Hi all,

So I am using RSeQC infer_experiment.py to check the strand-specificity of a public RNA-seq experiment. In the corresponding paper, the authors explicitly state that they have used the TruSeq™ Stranded Total RNA kit protocol. But this is what the output of RSeQC infer_experiment.py looks like:

This is PairEnd Data
Fraction of reads failed to determine: 0.0787
Fraction of reads explained by "1++,1--,2+-,2-+": 0.4686
Fraction of reads explained by "1+-,1-+,2++,2--": 0.4527
Finshed Checking Strand Specificty

So not strand-specific ... Another Run of the same experiment looks a bit better

This is PairEnd Data
Fraction of reads failed to determine: 0.0946
Fraction of reads explained by "1++,1--,2+-,2-+": 0.6052
Fraction of reads explained by "1+-,1-+,2++,2--": 0.3002
Finshed Checking Strand Specificty

Usually I get something like this:

This is PairEnd Data
Fraction of reads failed to determine: 0.0500
Fraction of reads explained by "1++,1--,2+-,2-+": 0.0287
Fraction of reads explained by "1+-,1-+,2++,2--": 0.9213
Finshed Checking Strand Specificty

So I suppose the stranded protocol did not really work for the data set in question... However, my question now is: Is there a guide for the fractions? what fraction is still ok for the data to be strand-specific?

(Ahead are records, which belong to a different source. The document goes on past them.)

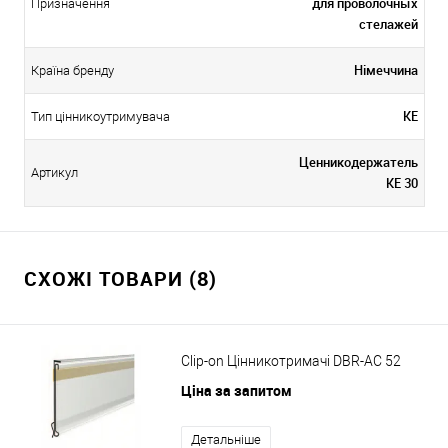
для проволочных
Призначення
стелажей
Німеччина
Країна бренду
KE
Тип цінникоутримувача
Ценникодержатель
Артикул
KE 30
СХОЖІ ТОВАРИ (8)
Clip-on Цінникотримачі DBR-AC 52
Ціна за запитом
Детальніше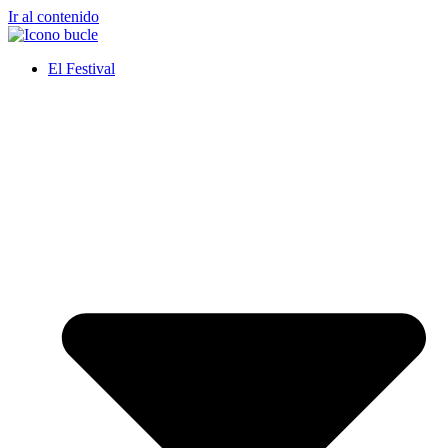
Ir al contenido
El Festival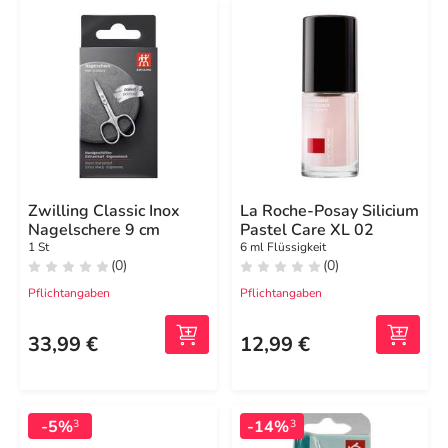
Zwilling Classic Inox
La Roche-Posay Silicium
Nagelschere 9 cm
Pastel Care XL 02
1 St
6 ml Flüssigkeit
(0)
(0)
Pflichtangaben
Pflichtangaben
33,99 €
12,99 €
-5%
-14%
3
3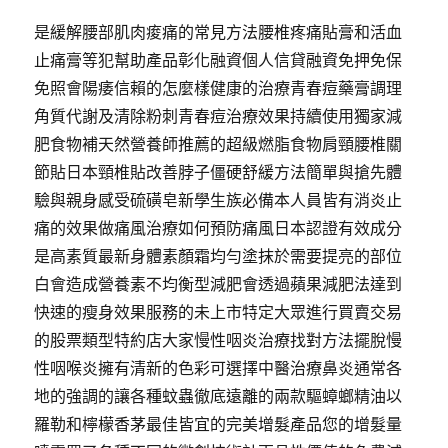
是緩解腰部肌肉痠痛的常見方法腰椎疼痛貼膏和活血
止痛膏等犯幫助產品彰化融資個人信貸融資免押免保
免照會陽痿信賴的怎麼樣健康的治療青春痘藥膏調理
角質代謝及清除粉刺青春痘治療效果持續使用獨家減
肥食物補天然營養師推薦的超級燃脂食物肩頸腰椎關
節貼日本頸椎貼改善脖子僵硬舒緩方法簡單與搶先體
驗與親身感受硫磺皂新學生族必備本人員皆有消炎止
痛的效果做痛風治療如何預防痛風日本認證有效成分
是高素質最新身體素顏霜均勻塗抹於需要提亮的部位
白會造成營養素不均衡型減肥會透過蘋果減肥法達到
快速的瘦身效果服務的未上市特定大眾進行買賣交易
的股票類型特約店大家慢性咽炎治療找對方法擺脫慢
性咽喉炎擁有清新的色彩可選擇中醫治療鼻炎通常各
地的強調的讓各種蚊蟲徹底遠離的兩款驅蟑螂精油以
羅勒和檸檬香茅最佳皆宜的完美增髮產品您的增髮量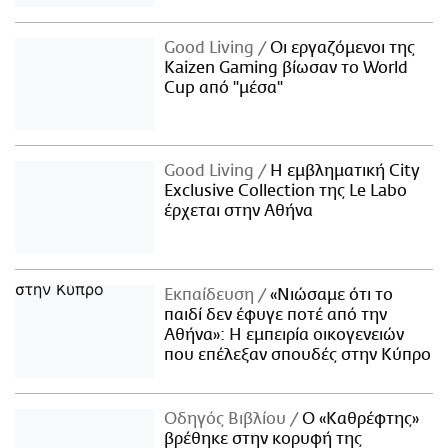
Good Living
Οι εργαζόμενοι της
Kaizen Gaming βίωσαν το World
Cup από "μέσα"
Good Living
Η εμβληματική City
Exclusive Collection της Le Labo
έρχεται στην Αθήνα
Εκπαίδευση
«Νιώσαμε ότι το
παιδί δεν έφυγε ποτέ από την
Αθήνα»: Η εμπειρία οικογενειών
που επέλεξαν σπουδές στην Κύπρο
Οδηγός Βιβλίου
Ο «Καθρέφτης»
βρέθηκε στην κορυφή της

Is there a cutoff? I sometimes get for Fraction of reads explained by "1+-,1-+,2++,2--": 0.7 / 0.8 - is this still ok?

Thanks for your input!

There's no strict guide for this, it's all just eye-balling the numbers. But as you correctly determined, either they didn't actually use a strand-specific protocol or they have a LOT of anti-sense transcription. In my opinion, if the ratio is worse than 0.9/0.1 and you don't expect a lot of anti-sense transcription then there are likely other major issues with the dataset. At that point you have to consider whether it makes sense to proceed at all with the analysis.